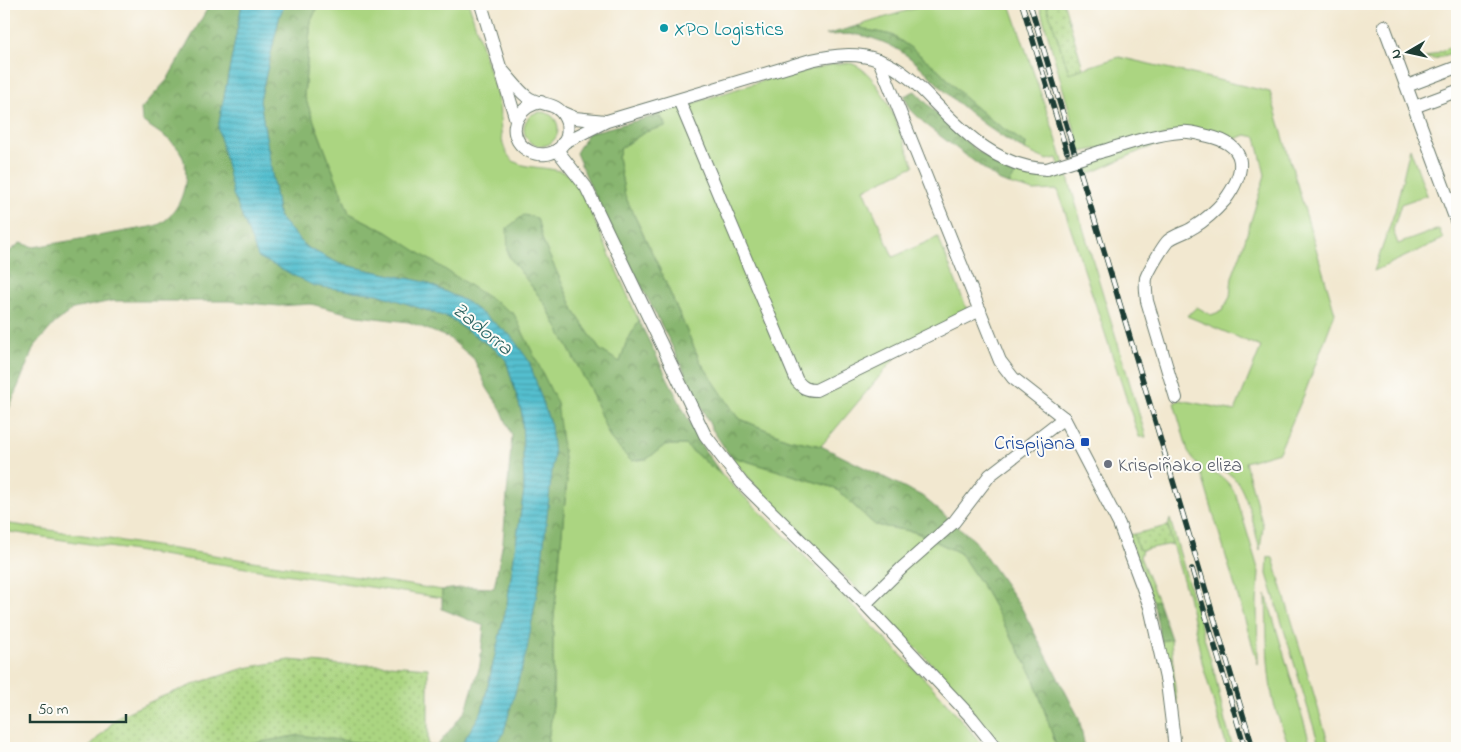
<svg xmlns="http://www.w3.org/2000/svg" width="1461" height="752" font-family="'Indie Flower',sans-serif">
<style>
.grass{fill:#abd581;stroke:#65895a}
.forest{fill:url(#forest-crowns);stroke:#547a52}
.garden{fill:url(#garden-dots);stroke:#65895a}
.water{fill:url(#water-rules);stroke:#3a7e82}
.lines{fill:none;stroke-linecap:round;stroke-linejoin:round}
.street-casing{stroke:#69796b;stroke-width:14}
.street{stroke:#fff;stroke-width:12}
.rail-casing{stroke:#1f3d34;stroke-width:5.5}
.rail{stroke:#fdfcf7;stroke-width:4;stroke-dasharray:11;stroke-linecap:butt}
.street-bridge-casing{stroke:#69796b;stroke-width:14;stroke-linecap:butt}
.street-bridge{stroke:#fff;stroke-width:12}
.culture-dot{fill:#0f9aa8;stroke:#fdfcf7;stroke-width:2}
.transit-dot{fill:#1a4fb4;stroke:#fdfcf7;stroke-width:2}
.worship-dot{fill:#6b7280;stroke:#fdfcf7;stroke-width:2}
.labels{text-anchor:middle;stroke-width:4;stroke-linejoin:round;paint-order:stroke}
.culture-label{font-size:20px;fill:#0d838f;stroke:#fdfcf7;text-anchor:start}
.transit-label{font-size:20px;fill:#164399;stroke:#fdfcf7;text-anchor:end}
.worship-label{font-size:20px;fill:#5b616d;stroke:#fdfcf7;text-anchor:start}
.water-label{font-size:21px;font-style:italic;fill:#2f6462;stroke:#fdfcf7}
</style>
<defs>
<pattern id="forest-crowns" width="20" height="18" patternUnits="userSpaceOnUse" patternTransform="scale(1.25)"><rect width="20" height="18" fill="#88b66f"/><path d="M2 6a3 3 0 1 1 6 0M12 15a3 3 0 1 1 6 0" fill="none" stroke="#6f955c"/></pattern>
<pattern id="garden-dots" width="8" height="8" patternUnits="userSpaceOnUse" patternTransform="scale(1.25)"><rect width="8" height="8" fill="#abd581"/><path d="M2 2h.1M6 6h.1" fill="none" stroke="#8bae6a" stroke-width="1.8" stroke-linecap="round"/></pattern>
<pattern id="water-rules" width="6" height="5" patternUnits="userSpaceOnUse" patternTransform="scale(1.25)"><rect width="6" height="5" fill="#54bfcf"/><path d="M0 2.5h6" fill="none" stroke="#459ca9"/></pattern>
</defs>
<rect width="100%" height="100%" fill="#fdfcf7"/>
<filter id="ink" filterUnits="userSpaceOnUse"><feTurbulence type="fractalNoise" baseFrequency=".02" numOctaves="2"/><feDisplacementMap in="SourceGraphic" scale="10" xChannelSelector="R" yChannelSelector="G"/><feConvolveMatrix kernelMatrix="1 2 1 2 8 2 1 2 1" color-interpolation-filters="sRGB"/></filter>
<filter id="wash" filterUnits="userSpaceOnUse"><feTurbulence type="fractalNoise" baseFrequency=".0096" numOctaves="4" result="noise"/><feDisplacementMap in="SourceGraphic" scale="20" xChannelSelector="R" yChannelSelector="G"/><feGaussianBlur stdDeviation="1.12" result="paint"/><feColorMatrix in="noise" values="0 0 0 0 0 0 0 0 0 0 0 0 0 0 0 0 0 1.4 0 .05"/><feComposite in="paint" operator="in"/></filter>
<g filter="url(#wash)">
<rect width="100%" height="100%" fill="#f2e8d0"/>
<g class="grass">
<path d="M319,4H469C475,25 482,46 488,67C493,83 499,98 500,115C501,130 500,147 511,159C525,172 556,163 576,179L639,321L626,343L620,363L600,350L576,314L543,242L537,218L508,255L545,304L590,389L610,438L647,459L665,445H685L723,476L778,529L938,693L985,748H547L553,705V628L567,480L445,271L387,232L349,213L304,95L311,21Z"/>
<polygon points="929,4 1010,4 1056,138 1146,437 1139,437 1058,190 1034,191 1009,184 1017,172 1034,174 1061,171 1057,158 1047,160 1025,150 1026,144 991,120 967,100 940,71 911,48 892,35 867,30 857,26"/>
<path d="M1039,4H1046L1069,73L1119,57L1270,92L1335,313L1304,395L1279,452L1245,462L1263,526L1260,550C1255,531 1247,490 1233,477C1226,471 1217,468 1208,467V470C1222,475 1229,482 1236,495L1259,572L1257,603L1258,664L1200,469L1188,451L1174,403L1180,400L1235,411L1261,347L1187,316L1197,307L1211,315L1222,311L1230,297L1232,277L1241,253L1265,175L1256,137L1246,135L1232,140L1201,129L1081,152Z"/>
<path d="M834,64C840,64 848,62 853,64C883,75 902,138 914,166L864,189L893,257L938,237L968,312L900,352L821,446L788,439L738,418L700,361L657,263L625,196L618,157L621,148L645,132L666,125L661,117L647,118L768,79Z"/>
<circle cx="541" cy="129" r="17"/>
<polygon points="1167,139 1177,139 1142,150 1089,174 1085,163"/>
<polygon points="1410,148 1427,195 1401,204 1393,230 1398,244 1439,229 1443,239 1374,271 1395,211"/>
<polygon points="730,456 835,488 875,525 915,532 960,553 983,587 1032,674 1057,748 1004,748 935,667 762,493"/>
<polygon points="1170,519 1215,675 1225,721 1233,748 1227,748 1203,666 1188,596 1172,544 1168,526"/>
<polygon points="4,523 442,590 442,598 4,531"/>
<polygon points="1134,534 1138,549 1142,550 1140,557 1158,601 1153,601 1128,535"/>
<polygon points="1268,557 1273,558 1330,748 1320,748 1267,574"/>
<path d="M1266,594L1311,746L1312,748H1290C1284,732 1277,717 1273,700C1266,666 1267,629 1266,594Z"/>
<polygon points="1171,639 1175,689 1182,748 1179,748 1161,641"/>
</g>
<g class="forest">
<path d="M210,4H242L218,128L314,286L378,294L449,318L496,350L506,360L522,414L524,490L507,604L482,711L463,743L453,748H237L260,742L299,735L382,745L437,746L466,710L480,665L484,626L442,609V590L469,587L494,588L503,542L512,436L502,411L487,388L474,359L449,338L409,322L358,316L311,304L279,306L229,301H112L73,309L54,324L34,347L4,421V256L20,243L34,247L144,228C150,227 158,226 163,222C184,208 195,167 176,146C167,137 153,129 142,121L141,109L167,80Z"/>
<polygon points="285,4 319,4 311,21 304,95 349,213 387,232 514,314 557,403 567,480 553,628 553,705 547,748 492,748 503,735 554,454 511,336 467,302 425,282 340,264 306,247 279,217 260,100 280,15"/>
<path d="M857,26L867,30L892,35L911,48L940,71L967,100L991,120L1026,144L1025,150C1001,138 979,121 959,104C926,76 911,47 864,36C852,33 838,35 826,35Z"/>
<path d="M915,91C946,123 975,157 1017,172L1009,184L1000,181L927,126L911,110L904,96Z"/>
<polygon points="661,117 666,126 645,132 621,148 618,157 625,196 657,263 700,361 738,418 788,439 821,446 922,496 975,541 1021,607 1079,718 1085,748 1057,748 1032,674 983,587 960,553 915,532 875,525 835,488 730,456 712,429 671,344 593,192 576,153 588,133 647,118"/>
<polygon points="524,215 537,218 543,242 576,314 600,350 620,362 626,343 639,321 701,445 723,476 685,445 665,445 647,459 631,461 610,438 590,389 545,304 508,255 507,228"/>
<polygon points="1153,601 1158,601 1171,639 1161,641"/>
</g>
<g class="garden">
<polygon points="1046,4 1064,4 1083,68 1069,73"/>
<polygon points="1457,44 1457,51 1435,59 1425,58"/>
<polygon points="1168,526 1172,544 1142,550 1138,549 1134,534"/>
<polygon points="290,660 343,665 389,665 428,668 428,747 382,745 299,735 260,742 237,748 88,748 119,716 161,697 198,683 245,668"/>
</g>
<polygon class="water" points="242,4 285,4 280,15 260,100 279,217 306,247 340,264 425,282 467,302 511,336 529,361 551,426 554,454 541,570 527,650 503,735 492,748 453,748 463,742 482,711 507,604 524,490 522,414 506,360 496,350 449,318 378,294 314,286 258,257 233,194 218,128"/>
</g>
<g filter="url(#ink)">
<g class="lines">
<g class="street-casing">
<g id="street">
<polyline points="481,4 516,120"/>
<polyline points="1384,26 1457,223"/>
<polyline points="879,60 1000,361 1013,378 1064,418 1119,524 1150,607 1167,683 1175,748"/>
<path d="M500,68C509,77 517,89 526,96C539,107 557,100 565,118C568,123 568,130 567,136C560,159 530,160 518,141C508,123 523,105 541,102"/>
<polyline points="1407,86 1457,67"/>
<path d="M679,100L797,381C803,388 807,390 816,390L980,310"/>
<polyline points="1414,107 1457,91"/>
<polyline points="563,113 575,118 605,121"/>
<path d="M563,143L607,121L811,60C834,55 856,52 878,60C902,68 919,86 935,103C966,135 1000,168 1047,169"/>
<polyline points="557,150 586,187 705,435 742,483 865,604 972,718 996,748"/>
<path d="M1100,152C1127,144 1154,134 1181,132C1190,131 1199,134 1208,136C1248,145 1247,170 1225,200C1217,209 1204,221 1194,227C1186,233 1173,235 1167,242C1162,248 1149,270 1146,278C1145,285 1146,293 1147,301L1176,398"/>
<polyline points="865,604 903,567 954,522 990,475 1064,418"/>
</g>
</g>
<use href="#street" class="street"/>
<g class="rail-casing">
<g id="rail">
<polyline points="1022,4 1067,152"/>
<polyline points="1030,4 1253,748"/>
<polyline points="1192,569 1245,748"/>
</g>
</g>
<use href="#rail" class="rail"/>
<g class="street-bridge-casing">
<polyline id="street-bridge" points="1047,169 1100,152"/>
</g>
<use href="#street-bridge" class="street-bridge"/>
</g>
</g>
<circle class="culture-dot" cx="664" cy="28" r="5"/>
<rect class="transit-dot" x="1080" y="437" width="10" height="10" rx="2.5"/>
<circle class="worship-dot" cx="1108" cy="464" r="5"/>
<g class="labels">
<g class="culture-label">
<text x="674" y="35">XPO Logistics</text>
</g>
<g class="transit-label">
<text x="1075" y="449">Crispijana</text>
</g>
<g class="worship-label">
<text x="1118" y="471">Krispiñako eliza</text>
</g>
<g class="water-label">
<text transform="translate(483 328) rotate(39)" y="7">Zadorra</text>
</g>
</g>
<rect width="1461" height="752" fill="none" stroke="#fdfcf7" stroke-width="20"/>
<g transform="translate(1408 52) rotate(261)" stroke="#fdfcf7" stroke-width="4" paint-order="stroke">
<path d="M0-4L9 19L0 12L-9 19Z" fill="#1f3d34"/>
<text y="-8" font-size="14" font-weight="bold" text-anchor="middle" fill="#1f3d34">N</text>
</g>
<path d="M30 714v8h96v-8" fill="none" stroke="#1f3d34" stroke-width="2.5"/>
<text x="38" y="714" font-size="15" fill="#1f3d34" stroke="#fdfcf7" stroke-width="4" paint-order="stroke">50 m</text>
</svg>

★ ★ ★ ★ ★ ★ ★

### What is needed:
Go over the listing above and return each line with "lines".

### Answer to this problem:
.lines{fill:none;stroke-linecap:round;stroke-linejoin:round}
<g class="lines">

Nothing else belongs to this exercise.